(Extracted page text data)
━━━━━━━━━━━━━━━━━━━━━━━━━━━━━━

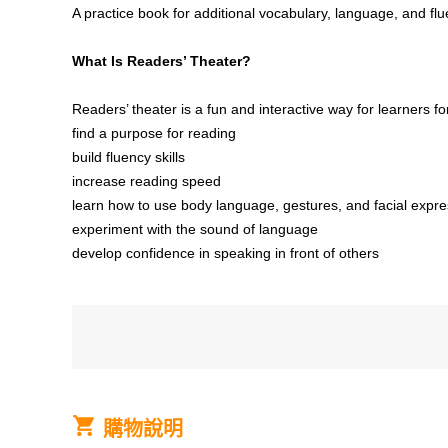
A practice book for additional vocabulary, language, and flu
What Is Readers’ Theater?
Readers’ theater is a fun and interactive way for learners f
find a purpose for reading
build fluency skills
increase reading speed
learn how to use body language, gestures, and facial expr
experiment with the sound of language
develop confidence in speaking in front of others
購物說明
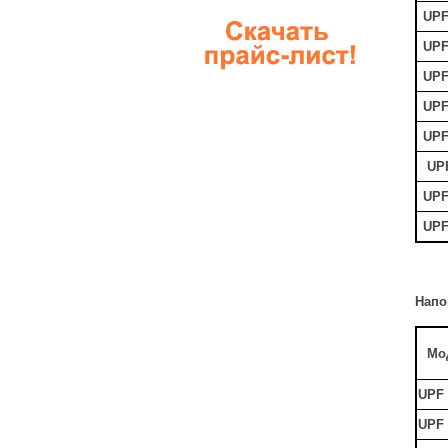
UP
UP
UP
UP
UP
UP
UP
UP
Напо
Мо
UPF 
UPF 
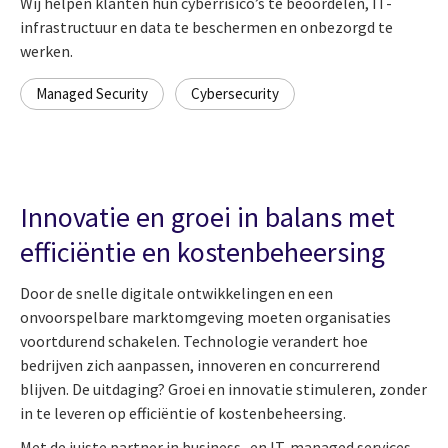
Wij helpen klanten hun cyberrisico’s te beoordelen, IT-
infrastructuur en data te beschermen en onbezorgd te
werken.
Managed Security
Cybersecurity
Innovatie en groei in balans met
efficiëntie en kostenbeheersing
Door de snelle digitale ontwikkelingen en een
onvoorspelbare marktomgeving moeten organisaties
voortdurend schakelen. Technologie verandert hoe
bedrijven zich aanpassen, innoveren en concurrerend
blijven. De uitdaging? Groei en innovatie stimuleren, zonder
in te leveren op efficiëntie of kostenbeheersing.
Met de juiste partner in business- en IT-managed services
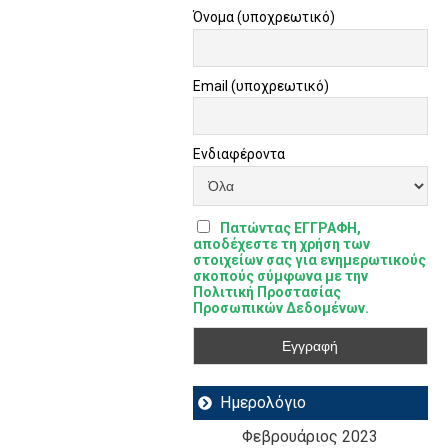
Όνομα (υποχρεωτικό)
Email (υποχρεωτικό)
Ενδιαφέροντα
Πατώντας ΕΓΓΡΑΦΗ,
αποδέχεστε τη χρήση των
στοιχείων σας για ενημερωτικούς
σκοπούς σύμφωνα με την
Πολιτική Προστασίας
Προσωπικών Δεδομένων.
Ημερολόγιο
Φεβρουάριος 2023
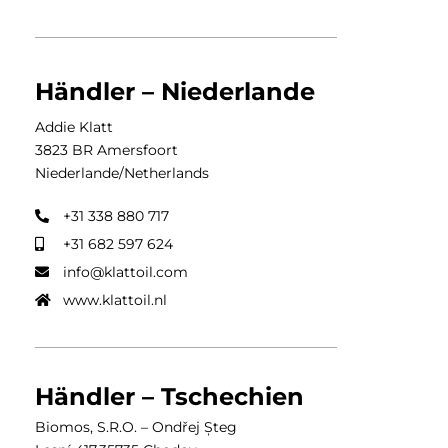
Händler – Niederlande
Addie Klatt
3823 BR Amersfoort
Niederlande/Netherlands
+31 338 880 717
+31 682 597 624
info@klattoil.com
www.klattoil.nl
Händler – Tschechien
Biomos, S.R.O. – Ondřej Șteg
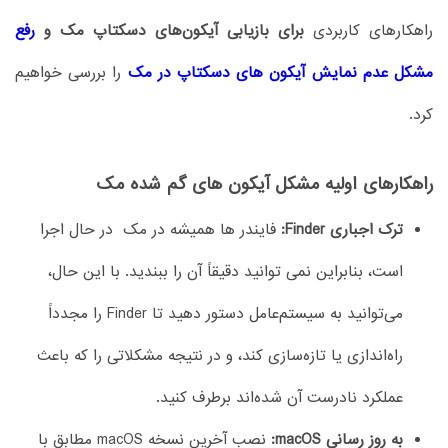
راهکارهای کاربردی
برای بازیابی آیکون‌های دسکتاپ مک و
رفع
مشکل عدم نمایش آیکون های دسکتاپ در مک
را بررسی خواهیم
کرد.
راهکارهای اولیه مشکل آیکون‌ های گم‌ شده مک
ترک اجباری Finder:
فایندر ها همیشه در مک در حال اجرا
است، بنابراین نمی توانید دقیقاً آن را ببندید. با این حال،
می‌توانید به سیستم‌عامل دستور دهید تا Finder را مجدداً
راه‌اندازی یا تازه‌سازی کند، و در نتیجه مشکلاتی را که باعث
عملکرد نادرست آن شده‌اند برطرف کنید.
به روز رسانی macOS:
نصب آخرین نسخه macOS مطابق با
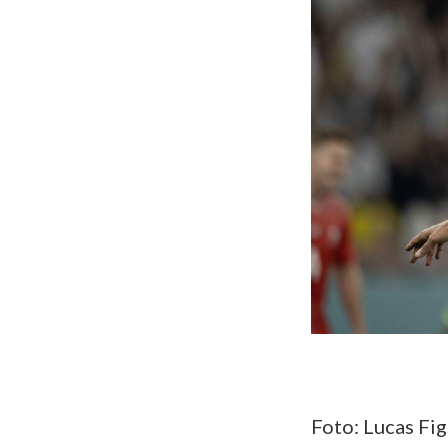
Foto: Lucas Fi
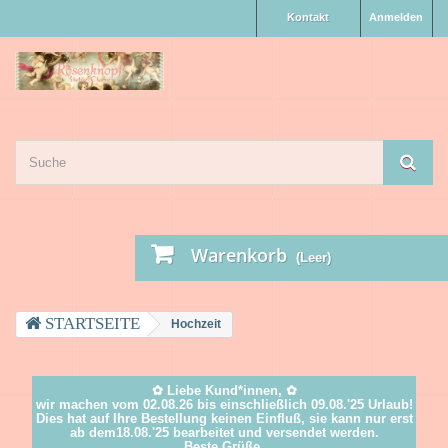
Kontakt
Anmelden
Warenkorb
(Leer)
Hochzeit
✿ Liebe Kund*innen, ✿
wir machen vom 02.08.26 bis einschließlich 09.08.'25 Urlaub!
Dies hat auf Ihre Bestellung keinen Einfluß, sie kann nur erst
ab dem18.08.'25 bearbeitet und versendet werden.
Beste Grüße,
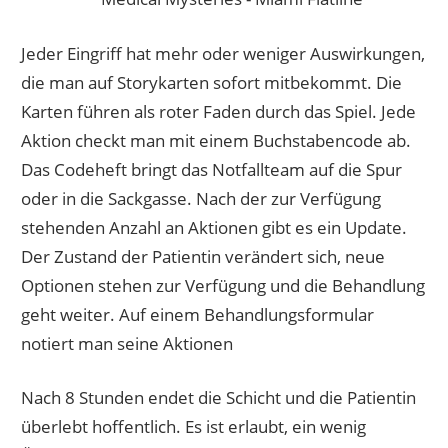
Jeder Eingriff hat mehr oder weniger Auswirkungen,
die man auf Storykarten sofort mitbekommt. Die
Karten führen als roter Faden durch das Spiel. Jede
Aktion checkt man mit einem Buchstabencode ab.
Das Codeheft bringt das Notfallteam auf die Spur
oder in die Sackgasse. Nach der zur Verfügung
stehenden Anzahl an Aktionen gibt es ein Update.
Der Zustand der Patientin verändert sich, neue
Optionen stehen zur Verfügung und die Behandlung
geht weiter. Auf einem Behandlungsformular
notiert man seine Aktionen
Nach 8 Stunden endet die Schicht und die Patientin
überlebt hoffentlich. Es ist erlaubt, ein wenig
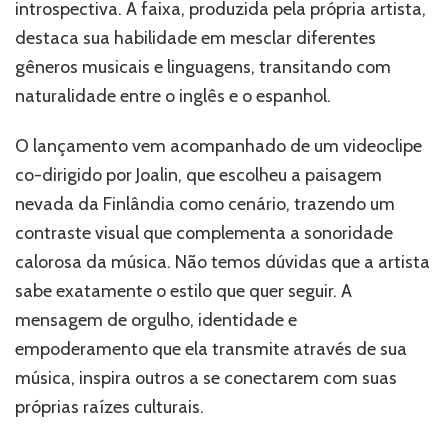
introspectiva. A faixa, produzida pela própria artista,
destaca sua habilidade em mesclar diferentes
gêneros musicais e linguagens, transitando com
naturalidade entre o inglês e o espanhol.
O lançamento vem acompanhado de um videoclipe
co-dirigido por Joalin, que escolheu a paisagem
nevada da Finlândia como cenário, trazendo um
contraste visual que complementa a sonoridade
calorosa da música. Não temos dúvidas que a artista
sabe exatamente o estilo que quer seguir. A
mensagem de orgulho, identidade e
empoderamento que ela transmite através de sua
música, inspira outros a se conectarem com suas
próprias raízes culturais.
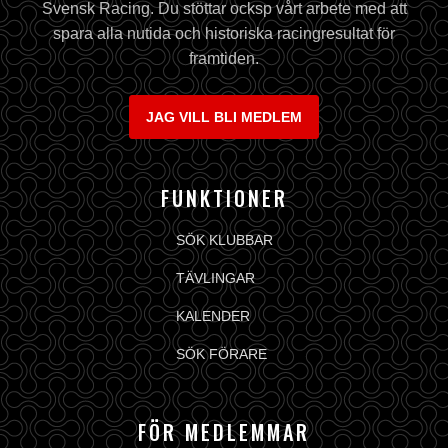
Svensk Racing. Du stöttar ocksp vårt arbete med att
spara alla nutida och historiska racingresultat för
framtiden.
JAG VILL BLI MEDLEM
FUNKTIONER
SÖK KLUBBAR
TÄVLINGAR
KALENDER
SÖK FÖRARE
FÖR MEDLEMMAR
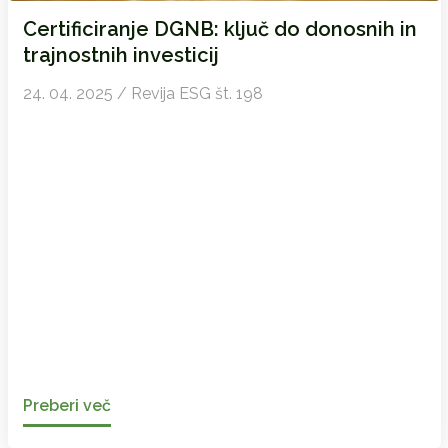
Certificiranje DGNB: ključ do donosnih in
trajnostnih investicij
24. 04. 2025 / Revija ESG št. 198
Preberi več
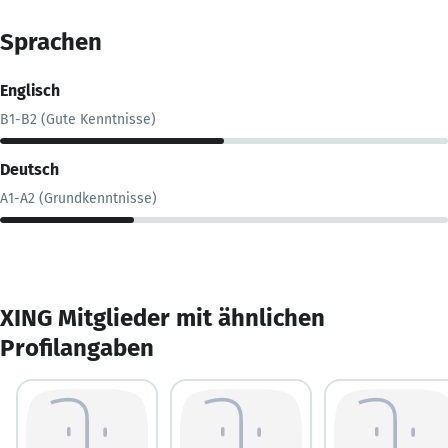
Sprachen
Englisch
B1-B2 (Gute Kenntnisse)
Deutsch
A1-A2 (Grundkenntnisse)
XING Mitglieder mit ähnlichen
Profilangaben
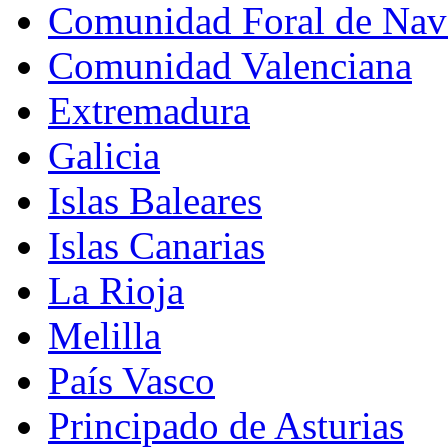
Comunidad Foral de Nav
Comunidad Valenciana
Extremadura
Galicia
Islas Baleares
Islas Canarias
La Rioja
Melilla
País Vasco
Principado de Asturias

━━━━━━━━━━━━━━━━━━━━━━━━━━━━━━

YOUR TASK: Pick out the lines above containing the word "Niederlande", then copy them.

RESULT OF THE EXERCISE:
Händler – Niederlande
Niederlande/Netherlands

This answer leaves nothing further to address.